__TO BE DONE__
[1] According to the ClearlyDefined roadmap, which tool's LicenseRef values are to be passed through to reduce missing licenses?
[2] Write out everything in the roadmap from "Attributions Data Quality" down to "searching for definitions)", word for word.

__EXTRACT__
[start]
Skip to main content

Roadmap 2024

There are three major pillars for ClearlyDefined technical work.

Three Pillars of the Technical Roadmap

Data Quality

License Data Quality

  • reduce missing licenses
    • pass through ScanCode LicenseRef
    • reduce the number of licenses identified as NOASSERTION/OTHER
  • accurate license data
    • improve the human curation process for licenses
    • report of complex licenses to identify licenses for human review
  • improve license coverage by adding support for more package managers with potential candidates...
    • Dart’s pub
    • GitHub Actions
    • Support for purl (in search)
    • identify additional package managers

Attributions Data Quality

  • accurate attribution data
    • improve the human curation process for attributions
    • report of attributions not following the expected pattern to identify attributions for human review

UI Usability Improvements

  • redesign UI (e.g. functional workflows for curations, searching for definitions)
[end]
__SUPPLIED DATA__
[start]
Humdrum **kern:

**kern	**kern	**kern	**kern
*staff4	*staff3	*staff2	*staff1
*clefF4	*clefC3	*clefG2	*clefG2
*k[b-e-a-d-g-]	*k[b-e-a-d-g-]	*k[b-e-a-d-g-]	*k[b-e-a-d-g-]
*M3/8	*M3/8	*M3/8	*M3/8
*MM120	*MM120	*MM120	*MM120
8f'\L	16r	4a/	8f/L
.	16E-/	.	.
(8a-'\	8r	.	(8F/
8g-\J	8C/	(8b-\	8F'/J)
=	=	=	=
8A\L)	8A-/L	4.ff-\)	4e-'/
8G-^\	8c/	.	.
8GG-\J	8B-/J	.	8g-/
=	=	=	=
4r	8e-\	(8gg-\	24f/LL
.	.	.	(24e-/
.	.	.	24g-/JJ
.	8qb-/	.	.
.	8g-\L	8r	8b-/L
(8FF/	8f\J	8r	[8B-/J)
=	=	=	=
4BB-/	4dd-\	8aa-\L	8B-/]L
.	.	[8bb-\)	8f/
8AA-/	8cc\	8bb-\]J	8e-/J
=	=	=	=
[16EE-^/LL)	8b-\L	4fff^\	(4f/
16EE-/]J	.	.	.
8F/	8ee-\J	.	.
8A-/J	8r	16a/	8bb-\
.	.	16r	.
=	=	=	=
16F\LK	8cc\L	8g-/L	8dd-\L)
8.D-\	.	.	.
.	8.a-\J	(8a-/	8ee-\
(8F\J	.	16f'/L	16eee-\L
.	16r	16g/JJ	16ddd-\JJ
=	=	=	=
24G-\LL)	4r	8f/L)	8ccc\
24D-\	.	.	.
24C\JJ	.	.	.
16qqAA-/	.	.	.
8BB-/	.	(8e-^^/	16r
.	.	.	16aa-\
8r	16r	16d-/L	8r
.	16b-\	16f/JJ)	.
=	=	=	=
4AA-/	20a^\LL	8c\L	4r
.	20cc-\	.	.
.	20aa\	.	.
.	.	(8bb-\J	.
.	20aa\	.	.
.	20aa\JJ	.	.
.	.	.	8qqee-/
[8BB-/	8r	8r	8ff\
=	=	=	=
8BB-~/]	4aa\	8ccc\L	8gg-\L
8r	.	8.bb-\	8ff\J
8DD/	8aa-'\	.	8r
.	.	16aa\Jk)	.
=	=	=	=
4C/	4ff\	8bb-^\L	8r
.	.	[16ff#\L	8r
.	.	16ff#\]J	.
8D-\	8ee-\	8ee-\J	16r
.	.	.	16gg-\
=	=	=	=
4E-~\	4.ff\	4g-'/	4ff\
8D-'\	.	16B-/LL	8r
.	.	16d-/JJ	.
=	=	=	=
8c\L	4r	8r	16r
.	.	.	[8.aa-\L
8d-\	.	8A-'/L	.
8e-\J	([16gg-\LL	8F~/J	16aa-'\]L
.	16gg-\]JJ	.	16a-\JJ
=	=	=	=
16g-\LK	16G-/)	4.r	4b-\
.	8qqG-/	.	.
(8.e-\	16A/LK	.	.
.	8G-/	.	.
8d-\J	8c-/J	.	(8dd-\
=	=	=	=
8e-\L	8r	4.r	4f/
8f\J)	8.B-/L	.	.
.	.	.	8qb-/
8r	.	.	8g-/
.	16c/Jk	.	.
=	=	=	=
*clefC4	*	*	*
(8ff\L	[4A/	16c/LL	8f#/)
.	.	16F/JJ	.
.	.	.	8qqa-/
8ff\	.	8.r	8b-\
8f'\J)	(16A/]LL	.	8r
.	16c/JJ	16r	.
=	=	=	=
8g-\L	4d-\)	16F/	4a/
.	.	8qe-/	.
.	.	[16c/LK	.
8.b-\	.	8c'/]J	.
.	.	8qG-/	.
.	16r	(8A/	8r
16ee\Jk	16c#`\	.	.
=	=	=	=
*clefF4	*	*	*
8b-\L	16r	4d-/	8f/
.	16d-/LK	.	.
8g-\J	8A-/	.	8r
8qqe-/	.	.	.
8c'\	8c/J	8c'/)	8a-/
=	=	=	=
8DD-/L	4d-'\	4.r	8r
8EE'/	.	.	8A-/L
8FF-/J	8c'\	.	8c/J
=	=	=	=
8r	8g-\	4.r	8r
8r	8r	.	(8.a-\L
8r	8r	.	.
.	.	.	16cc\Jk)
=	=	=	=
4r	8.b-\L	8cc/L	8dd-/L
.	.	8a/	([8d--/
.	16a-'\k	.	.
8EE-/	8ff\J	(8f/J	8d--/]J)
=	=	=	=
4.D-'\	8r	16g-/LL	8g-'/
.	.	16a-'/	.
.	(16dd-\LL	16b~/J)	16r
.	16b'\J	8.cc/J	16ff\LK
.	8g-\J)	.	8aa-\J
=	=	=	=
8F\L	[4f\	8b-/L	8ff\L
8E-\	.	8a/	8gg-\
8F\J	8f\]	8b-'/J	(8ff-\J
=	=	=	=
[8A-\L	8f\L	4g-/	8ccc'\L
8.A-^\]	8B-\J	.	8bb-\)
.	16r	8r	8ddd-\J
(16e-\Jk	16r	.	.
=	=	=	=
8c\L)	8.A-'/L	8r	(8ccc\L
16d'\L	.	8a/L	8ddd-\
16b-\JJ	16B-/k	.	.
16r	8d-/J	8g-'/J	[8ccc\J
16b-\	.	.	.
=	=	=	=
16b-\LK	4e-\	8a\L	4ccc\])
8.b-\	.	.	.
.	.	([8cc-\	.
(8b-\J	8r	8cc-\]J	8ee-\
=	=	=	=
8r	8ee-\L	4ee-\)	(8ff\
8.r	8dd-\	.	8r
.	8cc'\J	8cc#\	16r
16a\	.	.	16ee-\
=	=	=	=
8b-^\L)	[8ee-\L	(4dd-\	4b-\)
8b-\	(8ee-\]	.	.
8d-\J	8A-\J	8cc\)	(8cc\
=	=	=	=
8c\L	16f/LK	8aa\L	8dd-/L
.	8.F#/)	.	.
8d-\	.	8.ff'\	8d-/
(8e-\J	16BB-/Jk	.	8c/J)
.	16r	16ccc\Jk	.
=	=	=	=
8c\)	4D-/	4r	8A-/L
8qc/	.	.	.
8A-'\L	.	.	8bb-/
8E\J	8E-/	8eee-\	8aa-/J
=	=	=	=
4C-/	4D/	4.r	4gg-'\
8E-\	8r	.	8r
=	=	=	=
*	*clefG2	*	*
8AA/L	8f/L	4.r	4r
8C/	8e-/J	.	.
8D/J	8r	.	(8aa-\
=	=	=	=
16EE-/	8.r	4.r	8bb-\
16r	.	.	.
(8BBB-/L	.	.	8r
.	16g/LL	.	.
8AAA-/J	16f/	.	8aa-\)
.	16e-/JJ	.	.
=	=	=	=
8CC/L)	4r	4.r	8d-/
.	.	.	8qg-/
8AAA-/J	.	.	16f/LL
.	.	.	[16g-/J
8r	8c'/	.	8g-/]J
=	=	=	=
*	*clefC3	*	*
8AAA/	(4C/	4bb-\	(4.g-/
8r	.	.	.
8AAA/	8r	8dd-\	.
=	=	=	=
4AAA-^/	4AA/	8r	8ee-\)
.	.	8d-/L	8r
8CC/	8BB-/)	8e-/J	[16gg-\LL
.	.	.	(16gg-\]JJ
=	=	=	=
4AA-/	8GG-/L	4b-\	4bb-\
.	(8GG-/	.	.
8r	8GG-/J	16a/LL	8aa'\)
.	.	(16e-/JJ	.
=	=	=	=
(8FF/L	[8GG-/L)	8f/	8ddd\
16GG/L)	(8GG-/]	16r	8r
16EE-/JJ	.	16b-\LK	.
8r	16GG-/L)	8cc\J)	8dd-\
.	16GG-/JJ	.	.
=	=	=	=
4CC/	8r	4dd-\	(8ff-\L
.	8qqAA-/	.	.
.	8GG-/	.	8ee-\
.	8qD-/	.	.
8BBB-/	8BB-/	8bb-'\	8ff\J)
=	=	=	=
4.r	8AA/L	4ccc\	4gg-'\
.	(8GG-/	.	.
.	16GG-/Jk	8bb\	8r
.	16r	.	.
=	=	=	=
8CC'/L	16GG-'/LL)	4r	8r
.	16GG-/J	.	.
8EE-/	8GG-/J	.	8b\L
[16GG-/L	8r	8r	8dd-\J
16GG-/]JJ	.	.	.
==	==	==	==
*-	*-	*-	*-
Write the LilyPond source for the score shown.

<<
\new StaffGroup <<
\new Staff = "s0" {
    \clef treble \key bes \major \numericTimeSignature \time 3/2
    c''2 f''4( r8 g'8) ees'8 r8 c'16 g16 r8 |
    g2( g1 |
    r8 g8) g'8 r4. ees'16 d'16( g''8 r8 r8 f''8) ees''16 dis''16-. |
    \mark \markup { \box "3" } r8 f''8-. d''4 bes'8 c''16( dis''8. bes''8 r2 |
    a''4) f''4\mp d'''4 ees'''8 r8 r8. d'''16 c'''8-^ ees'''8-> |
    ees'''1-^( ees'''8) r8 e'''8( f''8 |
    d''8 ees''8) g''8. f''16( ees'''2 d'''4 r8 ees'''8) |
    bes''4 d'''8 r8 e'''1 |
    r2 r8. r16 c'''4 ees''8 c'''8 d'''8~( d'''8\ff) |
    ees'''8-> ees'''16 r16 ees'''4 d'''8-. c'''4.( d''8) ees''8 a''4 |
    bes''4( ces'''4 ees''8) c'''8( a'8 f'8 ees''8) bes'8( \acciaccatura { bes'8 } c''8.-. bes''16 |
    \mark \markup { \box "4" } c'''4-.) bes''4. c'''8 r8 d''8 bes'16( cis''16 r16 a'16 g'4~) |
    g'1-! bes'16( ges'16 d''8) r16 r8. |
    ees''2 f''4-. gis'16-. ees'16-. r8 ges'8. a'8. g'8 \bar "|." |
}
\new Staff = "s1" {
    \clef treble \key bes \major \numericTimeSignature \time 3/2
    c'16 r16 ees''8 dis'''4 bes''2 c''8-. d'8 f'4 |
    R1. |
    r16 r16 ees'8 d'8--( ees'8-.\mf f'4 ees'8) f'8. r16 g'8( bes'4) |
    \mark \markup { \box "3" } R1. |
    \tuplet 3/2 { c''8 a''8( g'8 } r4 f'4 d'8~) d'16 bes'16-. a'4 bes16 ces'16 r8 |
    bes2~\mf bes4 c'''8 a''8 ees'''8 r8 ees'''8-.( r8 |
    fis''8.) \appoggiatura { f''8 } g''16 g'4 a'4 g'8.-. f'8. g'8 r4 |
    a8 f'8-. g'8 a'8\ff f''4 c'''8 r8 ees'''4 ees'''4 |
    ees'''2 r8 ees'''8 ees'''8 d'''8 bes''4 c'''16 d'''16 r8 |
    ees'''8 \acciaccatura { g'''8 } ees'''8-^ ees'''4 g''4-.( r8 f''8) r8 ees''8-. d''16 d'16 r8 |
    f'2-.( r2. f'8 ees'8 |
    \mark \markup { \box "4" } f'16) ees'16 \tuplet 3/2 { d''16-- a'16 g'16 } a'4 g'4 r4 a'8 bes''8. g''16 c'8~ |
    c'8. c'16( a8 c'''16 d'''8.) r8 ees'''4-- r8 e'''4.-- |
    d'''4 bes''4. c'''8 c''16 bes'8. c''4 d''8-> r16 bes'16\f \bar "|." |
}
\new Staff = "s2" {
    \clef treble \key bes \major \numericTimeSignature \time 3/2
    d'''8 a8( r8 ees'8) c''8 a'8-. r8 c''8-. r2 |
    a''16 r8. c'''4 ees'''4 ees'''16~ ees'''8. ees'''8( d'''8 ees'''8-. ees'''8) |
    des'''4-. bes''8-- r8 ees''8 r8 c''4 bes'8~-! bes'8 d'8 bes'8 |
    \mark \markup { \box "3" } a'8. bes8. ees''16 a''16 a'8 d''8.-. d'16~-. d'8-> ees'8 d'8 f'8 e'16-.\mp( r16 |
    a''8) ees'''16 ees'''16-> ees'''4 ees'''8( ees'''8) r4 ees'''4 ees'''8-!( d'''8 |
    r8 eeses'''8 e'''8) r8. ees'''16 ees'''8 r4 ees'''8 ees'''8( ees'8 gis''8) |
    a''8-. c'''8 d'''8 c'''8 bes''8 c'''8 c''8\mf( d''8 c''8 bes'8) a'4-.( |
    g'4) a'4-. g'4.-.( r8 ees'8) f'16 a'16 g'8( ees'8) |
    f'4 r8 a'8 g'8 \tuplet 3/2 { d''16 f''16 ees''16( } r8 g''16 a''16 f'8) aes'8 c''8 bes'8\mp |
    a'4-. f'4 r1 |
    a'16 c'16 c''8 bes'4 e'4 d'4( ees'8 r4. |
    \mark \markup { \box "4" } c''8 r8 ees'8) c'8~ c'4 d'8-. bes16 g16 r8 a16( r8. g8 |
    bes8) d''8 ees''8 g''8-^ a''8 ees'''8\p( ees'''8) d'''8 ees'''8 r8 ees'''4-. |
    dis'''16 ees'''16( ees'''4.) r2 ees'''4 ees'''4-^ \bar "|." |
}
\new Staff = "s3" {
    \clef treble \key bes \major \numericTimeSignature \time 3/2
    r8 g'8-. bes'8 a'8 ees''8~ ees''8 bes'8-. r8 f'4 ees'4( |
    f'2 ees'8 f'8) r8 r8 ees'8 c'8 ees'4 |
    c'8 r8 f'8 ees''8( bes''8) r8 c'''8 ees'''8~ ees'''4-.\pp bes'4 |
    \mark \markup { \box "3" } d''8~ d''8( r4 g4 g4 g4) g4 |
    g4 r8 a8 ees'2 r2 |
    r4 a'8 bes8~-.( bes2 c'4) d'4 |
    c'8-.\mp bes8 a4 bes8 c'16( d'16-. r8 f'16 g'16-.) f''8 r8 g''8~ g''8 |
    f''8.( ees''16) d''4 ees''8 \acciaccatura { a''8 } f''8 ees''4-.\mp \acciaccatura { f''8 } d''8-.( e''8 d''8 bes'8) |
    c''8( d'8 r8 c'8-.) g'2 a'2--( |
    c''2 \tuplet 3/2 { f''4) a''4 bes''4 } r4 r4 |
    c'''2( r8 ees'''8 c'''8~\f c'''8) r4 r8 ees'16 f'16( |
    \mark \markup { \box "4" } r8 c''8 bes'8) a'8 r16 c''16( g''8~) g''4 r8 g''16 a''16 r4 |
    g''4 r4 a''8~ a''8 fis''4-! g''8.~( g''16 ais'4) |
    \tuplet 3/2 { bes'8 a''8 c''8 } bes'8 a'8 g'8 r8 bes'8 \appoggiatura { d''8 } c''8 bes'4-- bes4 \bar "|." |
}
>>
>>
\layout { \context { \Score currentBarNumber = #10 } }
[end]
__THE ANSWERS__
[1] ScanCode

[2]
Attributions Data Quality

  • accurate attribution data
    • improve the human curation process for attributions
    • report of attributions not following the expected pattern to identify attributions for human review

UI Usability Improvements

  • redesign UI (e.g. functional workflows for curations, searching for definitions)